Cubs face big decisions with Marmol, Garza

Carlos Marmol must decide whether to take less money to ensure financial stability. Rob Grabowski/US Presswire

The Chicago Cubs have some big decisions to make on arguably their two most important pitchers of the future.

In the case of Carlos Marmol, you have a closer who has been as close to being an everyday player as a pitcher could be. Marmol has averaged almost 80 appearances over the past three seasons. In 2010, he saved 38 games, which was half of the Cubs' victory total.

The Cubs are offering Marmol $4.1 million as part of the arbitration process. Marmol and his agents are seeking $5.6 million.

The bigger picture is whether the sides can come to an agreement on a three-year deal. A two-year contract would not be beneficial for the Cubs. Marmol has one more year of arbitration left in 2012. After that season, he'll be eligible for free agency. The Cubs would give Marmol a three-year deal if they could save some money over the average life of the three years.

A good starting point for an agreement might be $18-$20 million. In 2011, Marmol most likely will get around $4.8 million when the sides decide to agree. Projecting next season, Marmol may get $7-$8 million, if he repeats his 2010 performance.

After the second year, Marmol may be making close to $12-$13 million in his first year as a free agent.

Why would Marmol take less? First and foremost $18-$20 million guarantees economic stability. If the 28-year-old pitcher comes up with an injury, he's still set for life.

On the Cubs' side, they would save $5-$7 million in a deal like this, and also keep their closer through his first year of free agency, meaning the team would have three years of control over Marmol's contract.

In this case, the pitcher would be wise to take less over three years in order to pitch worry free.
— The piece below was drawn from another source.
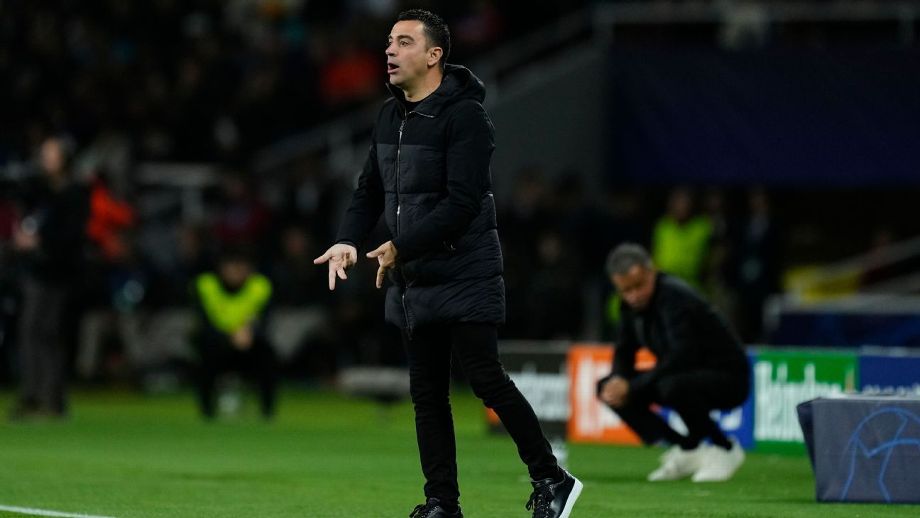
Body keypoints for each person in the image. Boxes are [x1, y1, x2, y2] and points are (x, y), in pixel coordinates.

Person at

The gamble is projecting Marmol, who only has one year as a closer under his belt. He's led the league in walks by a reliever in the last two seasons. He also hit a league-high eight batters in 2010.

The process of signing Garza is a bit different. The newest Cubs starting pitcher has two more years of arbitration left after 2011. As a comparison to pitchers in his class, Garza will make $5.9 million in 2011. His projected salary number in 2012 may be $10 million if he continues to put up 15 wins and throws his usual 200 innings. It may be up to $13-$15 million in 2013 if he stays consistent.

The Cubs may want to reconfigure all three seasons -- 2011-13 -- and offer something in the area of $23-$25 million.

Why would Garza's camp do it? Same scenario as Marmol. He gets a big chunk of cash and the Cubs save $6-$8 million over the life of the deal.

Garza, like Marmol, would be able to protect himself and his family by getting guaranteed cash regardless of injury and decreasing production.